TASK REQUIREMENTS: Present the data below as a Markdown table with two columns, "Row" for the row number and "Line" for the line itself, leaving out blank lines. Omit the pictures from your answer.

(Labeled region entries)

# # #

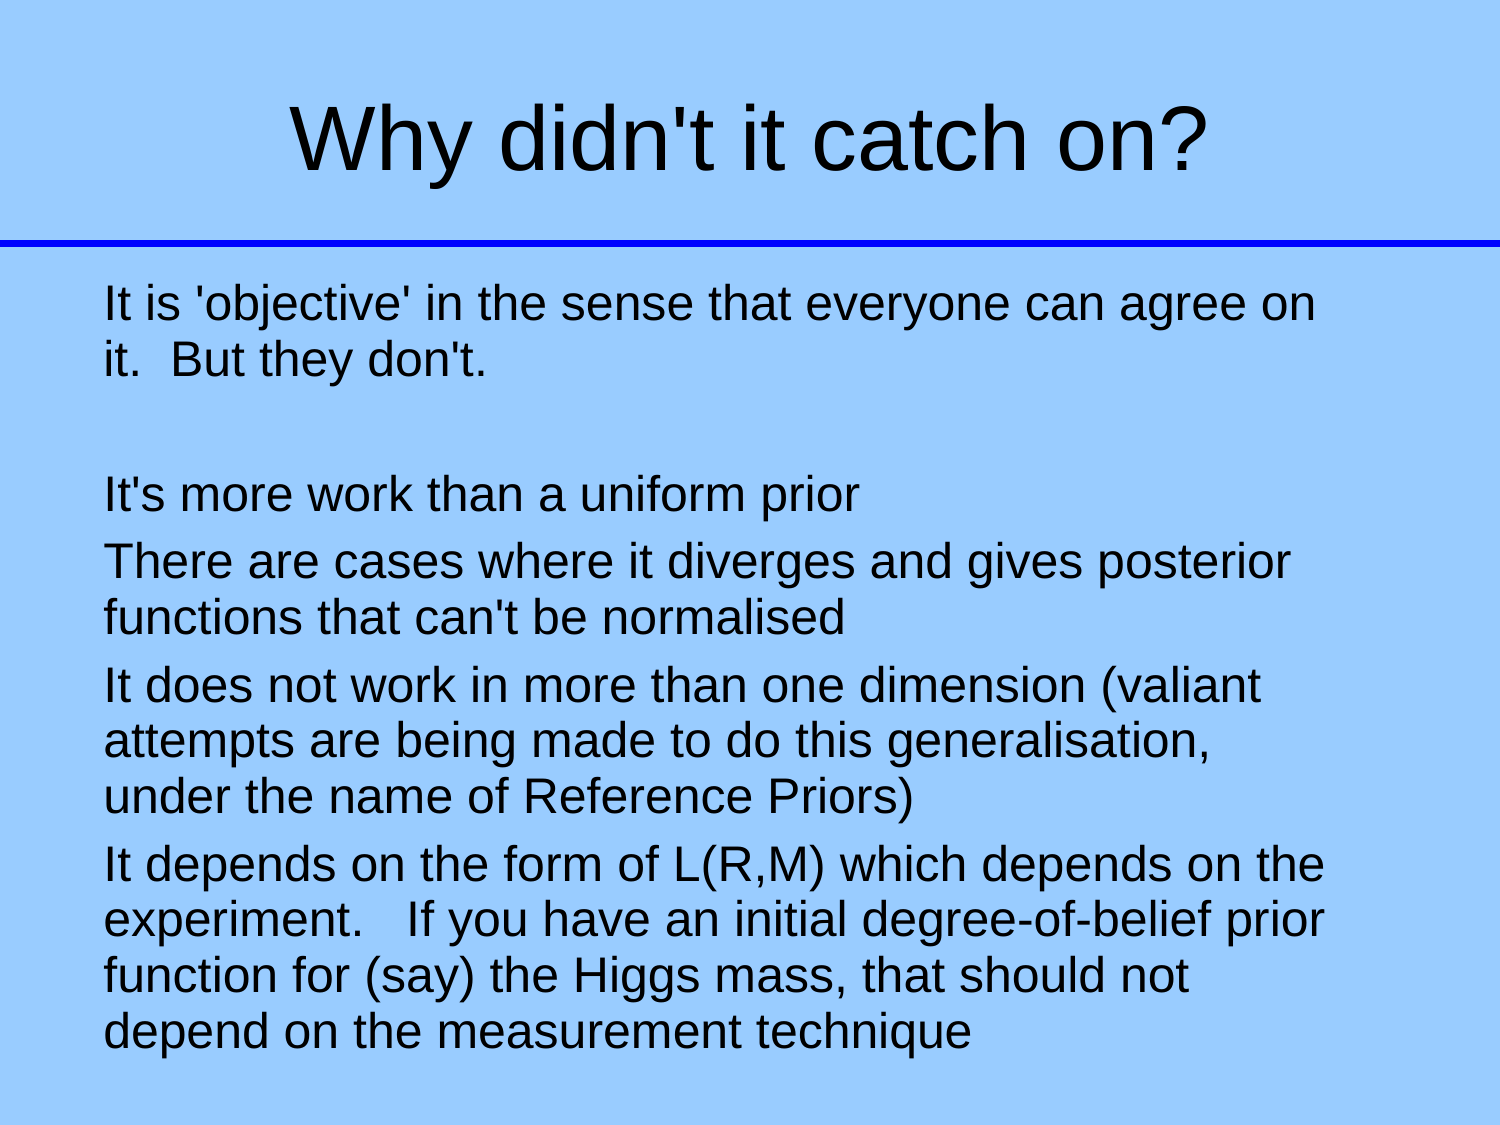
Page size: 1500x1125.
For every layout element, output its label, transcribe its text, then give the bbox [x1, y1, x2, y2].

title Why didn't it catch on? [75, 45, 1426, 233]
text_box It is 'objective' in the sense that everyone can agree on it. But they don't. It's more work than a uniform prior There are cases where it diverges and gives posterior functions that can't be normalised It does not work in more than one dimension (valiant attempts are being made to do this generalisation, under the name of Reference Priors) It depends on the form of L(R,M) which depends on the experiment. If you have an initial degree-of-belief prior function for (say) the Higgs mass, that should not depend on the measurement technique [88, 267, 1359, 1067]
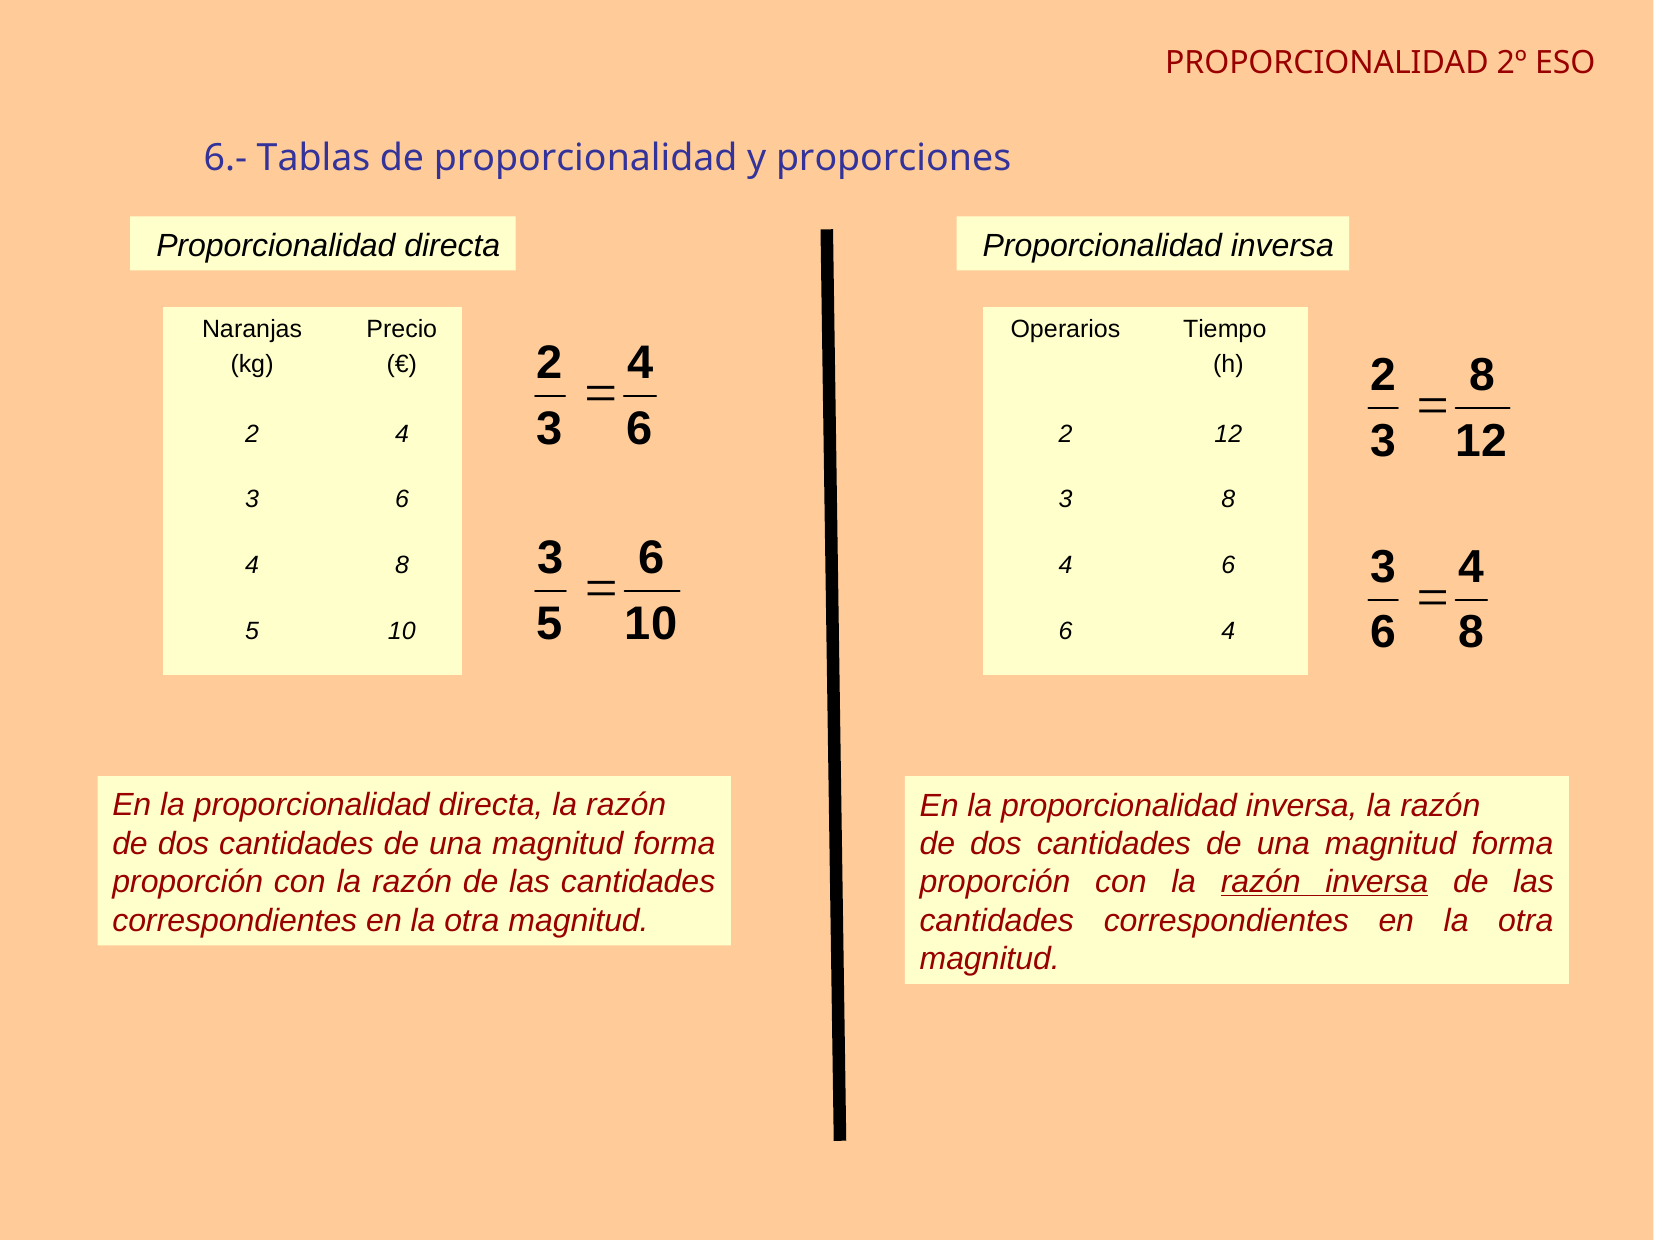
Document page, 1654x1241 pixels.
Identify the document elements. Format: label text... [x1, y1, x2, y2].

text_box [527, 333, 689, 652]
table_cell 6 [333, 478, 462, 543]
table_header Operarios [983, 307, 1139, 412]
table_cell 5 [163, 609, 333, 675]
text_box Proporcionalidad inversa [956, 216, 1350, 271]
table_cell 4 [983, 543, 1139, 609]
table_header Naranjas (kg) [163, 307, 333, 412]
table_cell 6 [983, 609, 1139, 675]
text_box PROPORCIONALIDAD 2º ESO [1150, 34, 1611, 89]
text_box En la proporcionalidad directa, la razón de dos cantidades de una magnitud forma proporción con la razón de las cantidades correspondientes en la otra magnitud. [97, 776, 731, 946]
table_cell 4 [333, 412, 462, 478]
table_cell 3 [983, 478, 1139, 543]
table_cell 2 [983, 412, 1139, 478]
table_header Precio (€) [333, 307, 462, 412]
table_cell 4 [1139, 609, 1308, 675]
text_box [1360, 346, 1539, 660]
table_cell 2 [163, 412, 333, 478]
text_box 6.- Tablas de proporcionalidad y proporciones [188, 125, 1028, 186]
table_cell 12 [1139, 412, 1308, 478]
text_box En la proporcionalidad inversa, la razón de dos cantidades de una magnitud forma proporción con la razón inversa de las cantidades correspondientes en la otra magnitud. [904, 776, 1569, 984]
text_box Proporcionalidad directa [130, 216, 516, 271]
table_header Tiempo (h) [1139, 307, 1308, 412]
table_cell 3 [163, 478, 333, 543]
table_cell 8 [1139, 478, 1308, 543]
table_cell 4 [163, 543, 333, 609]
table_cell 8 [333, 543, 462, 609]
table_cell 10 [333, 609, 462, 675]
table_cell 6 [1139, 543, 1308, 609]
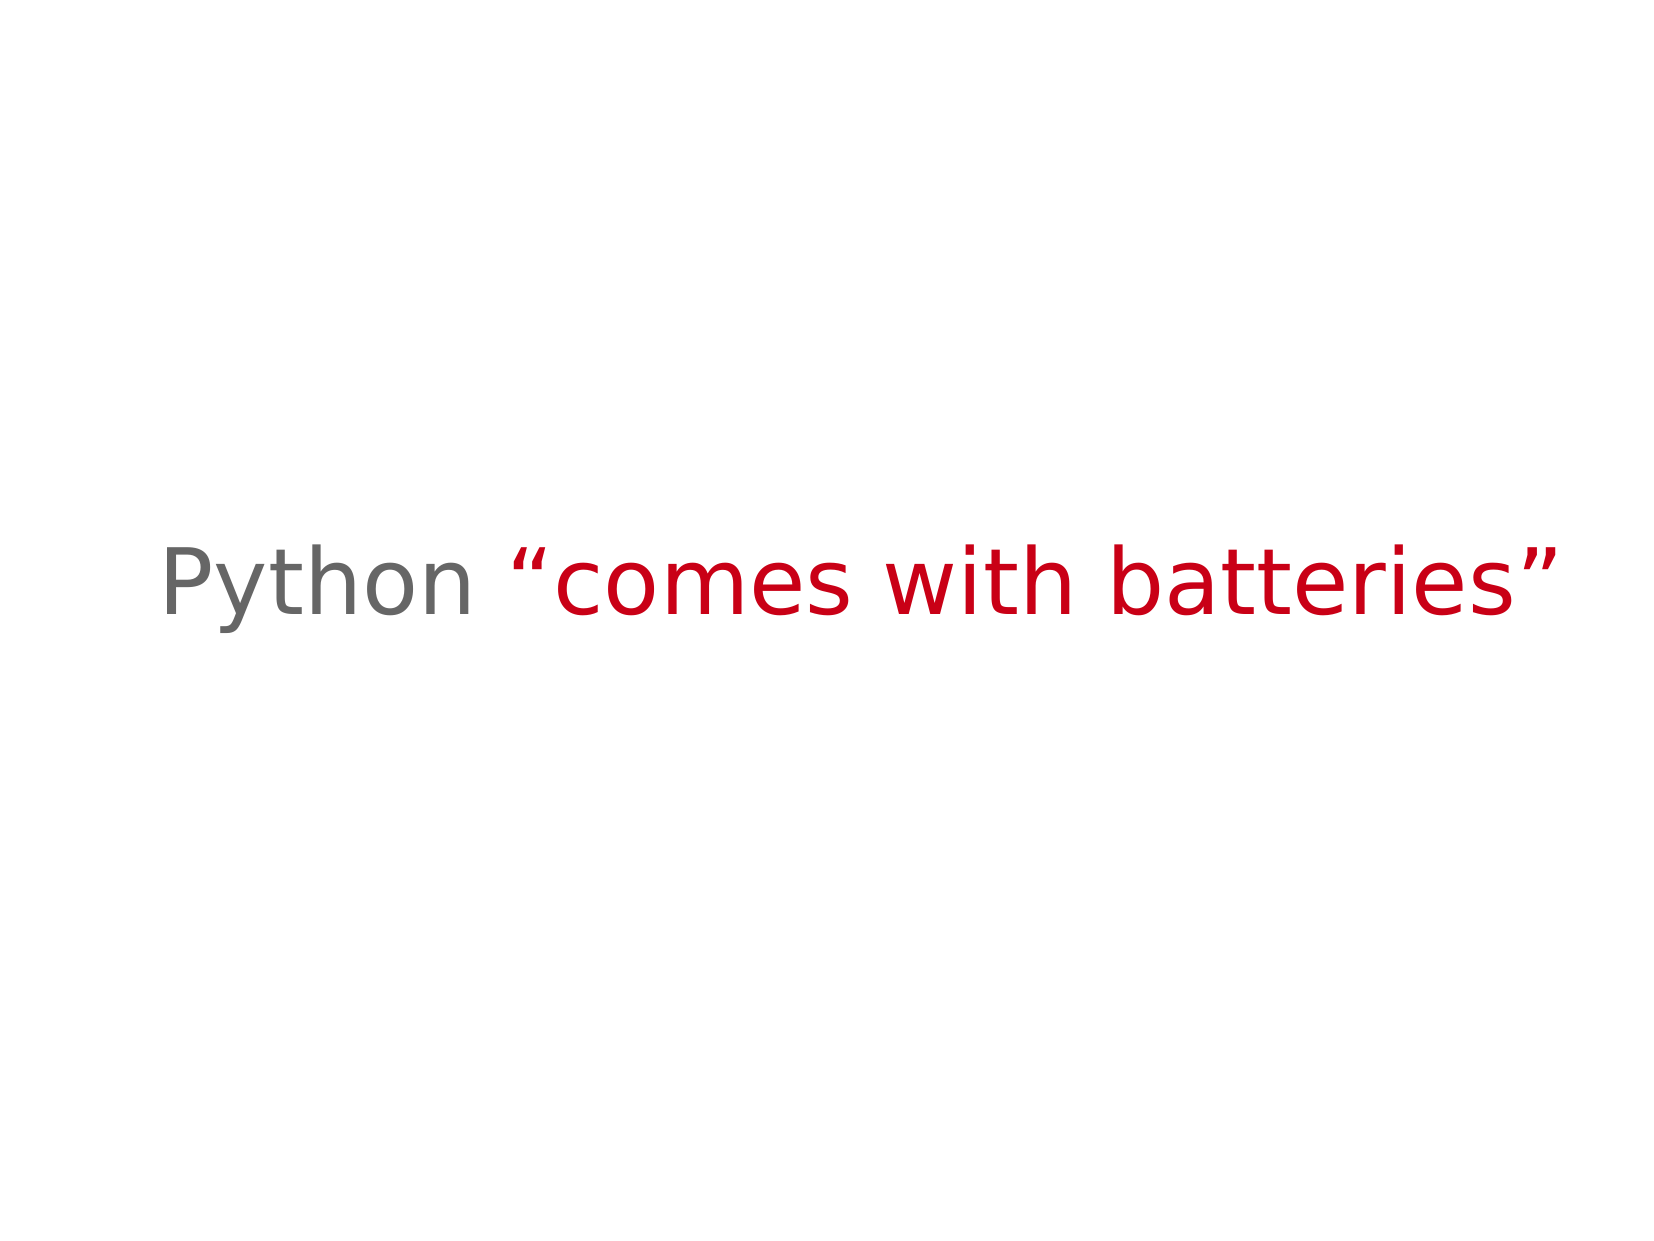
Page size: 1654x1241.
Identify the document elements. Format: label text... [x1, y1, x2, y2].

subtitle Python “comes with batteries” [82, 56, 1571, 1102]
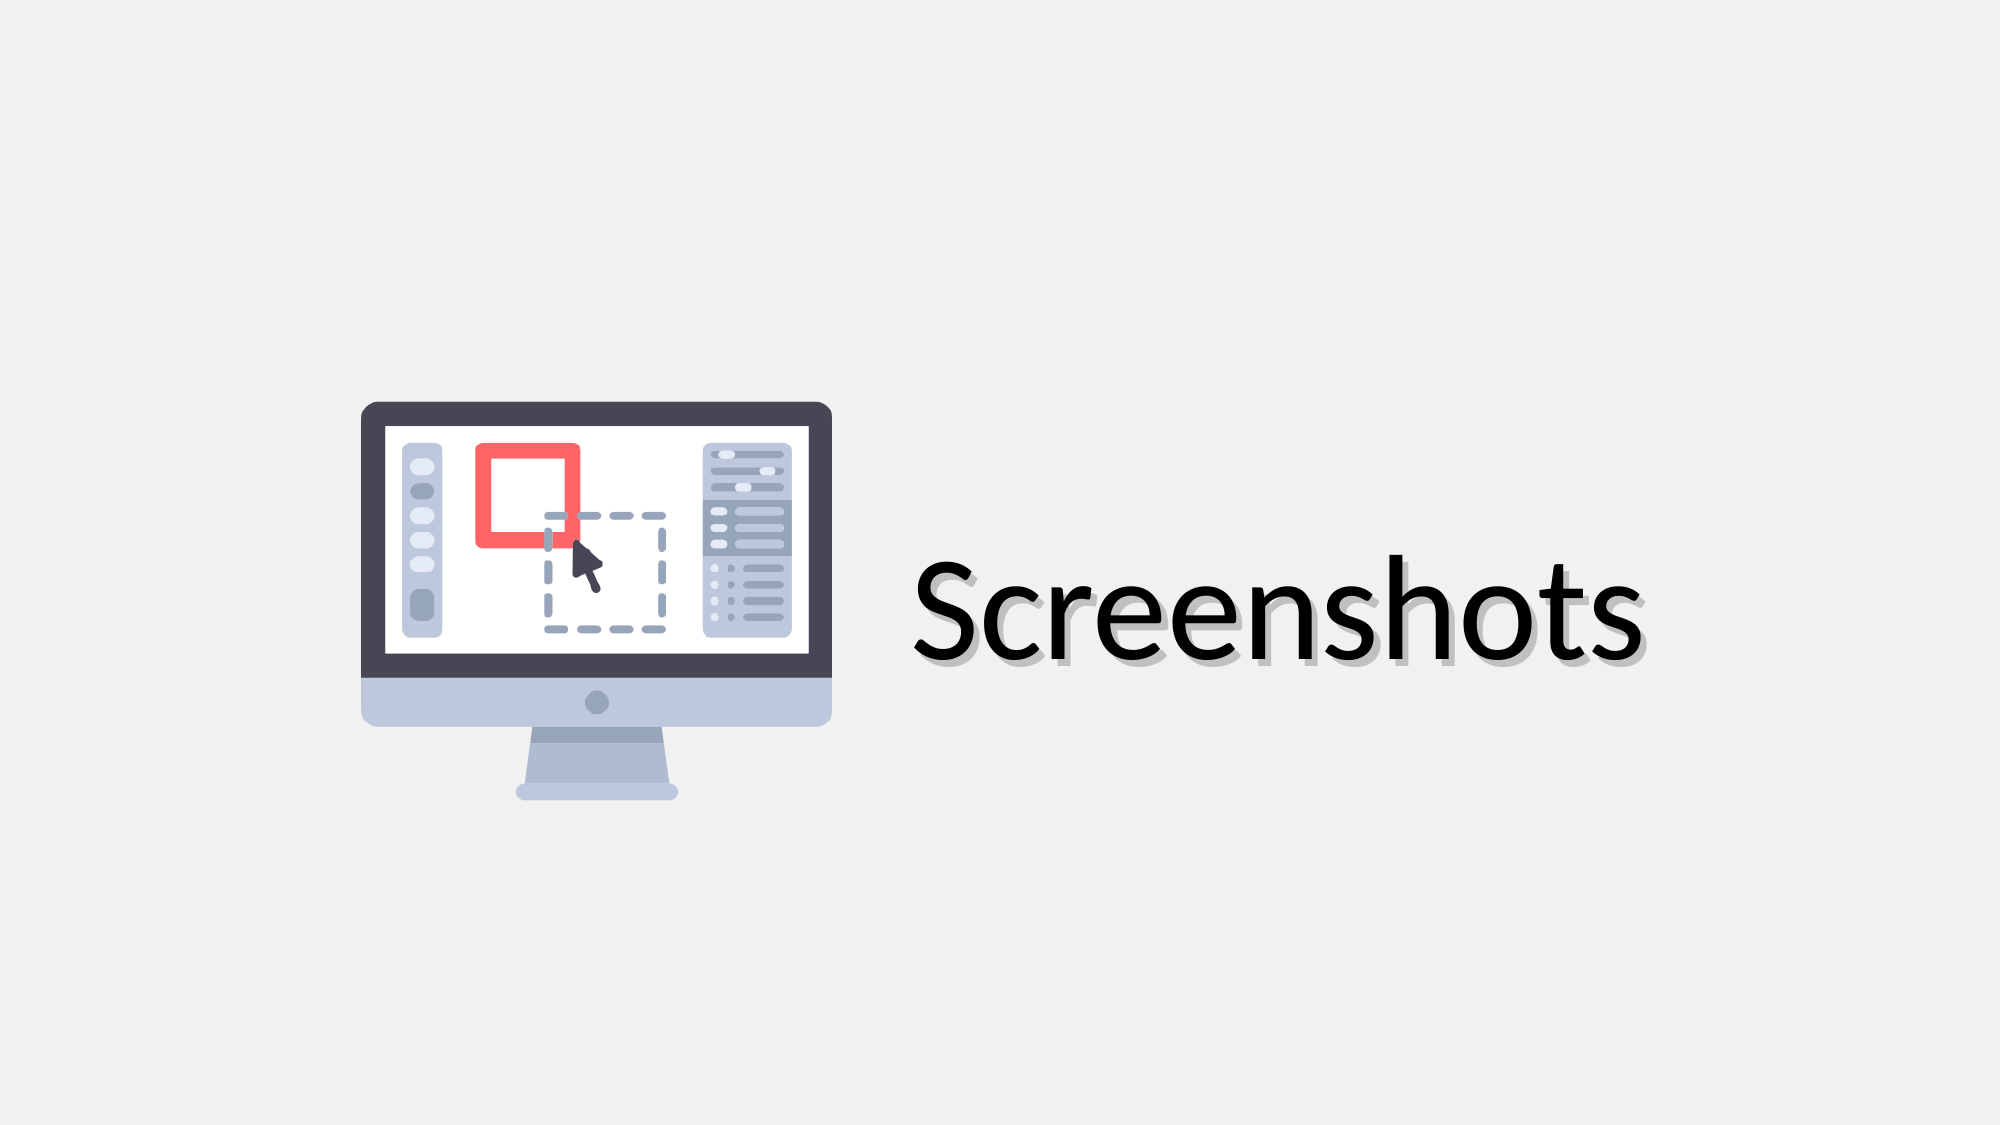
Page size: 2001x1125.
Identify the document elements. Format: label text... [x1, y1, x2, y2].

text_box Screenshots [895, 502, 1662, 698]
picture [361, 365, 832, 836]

# # #

EXERCISE SOLUTION:
| Row | Line |
|---|---|
| 1 | Page size: 1500x1125. |
| 2 | For every layout element, output its label, transcribe its text, then give the bbox [x1, y1, x2, y2]. |
| 3 | title Why didn't it catch on? [75, 45, 1426, 233] |
| 4 | text_box It is 'objective' in the sense that everyone can agree on it. But they don't. It's more work than a uniform prior There are cases where it diverges and gives posterior functions that can't be normalised It does not work in more than one dimension (valiant attempts are being made to do this generalisation, under the name of Reference Priors) It depends on the form of L(R,M) which depends on the experiment. If you have an initial degree-of-belief prior function for (say) the Higgs mass, that should not depend on the measurement technique [88, 267, 1359, 1067] |
| 5 | Document page, 1654x1241 pixels. |
| 6 | Identify the document elements. Format: label text... [x1, y1, x2, y2]. |
| 7 | text_box [527, 333, 689, 652] |
| 8 | table_cell 6 [333, 478, 462, 543] |
| 9 | table_header Operarios [983, 307, 1139, 412] |
| 10 | table_cell 5 [163, 609, 333, 675] |
| 11 | text_box Proporcionalidad inversa [956, 216, 1350, 271] |
| 12 | table_cell 4 [983, 543, 1139, 609] |
| 13 | table_header Naranjas (kg) [163, 307, 333, 412] |
| 14 | table_cell 6 [983, 609, 1139, 675] |
| 15 | text_box PROPORCIONALIDAD 2º ESO [1150, 34, 1611, 89] |
| 16 | text_box En la proporcionalidad directa, la razón de dos cantidades de una magnitud forma proporción con la razón de las cantidades correspondientes en la otra magnitud. [97, 776, 731, 946] |
| 17 | table_cell 4 [333, 412, 462, 478] |
| 18 | table_cell 3 [983, 478, 1139, 543] |
| 19 | table_cell 2 [983, 412, 1139, 478] |
| 20 | table_header Precio (€) [333, 307, 462, 412] |
| 21 | table_cell 4 [1139, 609, 1308, 675] |
| 22 | text_box [1360, 346, 1539, 660] |
| 23 | table_cell 2 [163, 412, 333, 478] |
| 24 | text_box 6.- Tablas de proporcionalidad y proporciones [188, 125, 1028, 186] |
| 25 | table_cell 12 [1139, 412, 1308, 478] |
| 26 | text_box En la proporcionalidad inversa, la razón de dos cantidades de una magnitud forma proporción con la razón inversa de las cantidades correspondientes en la otra magnitud. [904, 776, 1569, 984] |
| 27 | text_box Proporcionalidad directa [130, 216, 516, 271] |
| 28 | table_header Tiempo (h) [1139, 307, 1308, 412] |
| 29 | table_cell 3 [163, 478, 333, 543] |
| 30 | table_cell 8 [1139, 478, 1308, 543] |
| 31 | table_cell 4 [163, 543, 333, 609] |
| 32 | table_cell 8 [333, 543, 462, 609] |
| 33 | table_cell 10 [333, 609, 462, 675] |
| 34 | table_cell 6 [1139, 543, 1308, 609] |
| 35 | Page size: 1654x1241. |
| 36 | Identify the document elements. Format: label text... [x1, y1, x2, y2]. |
| 37 | subtitle Python “comes with batteries” [82, 56, 1571, 1102] |
| 38 | Page size: 2001x1125. |
| 39 | Identify the document elements. Format: label text... [x1, y1, x2, y2]. |
| 40 | text_box Screenshots [895, 502, 1662, 698] |
| 41 | picture [361, 365, 832, 836] |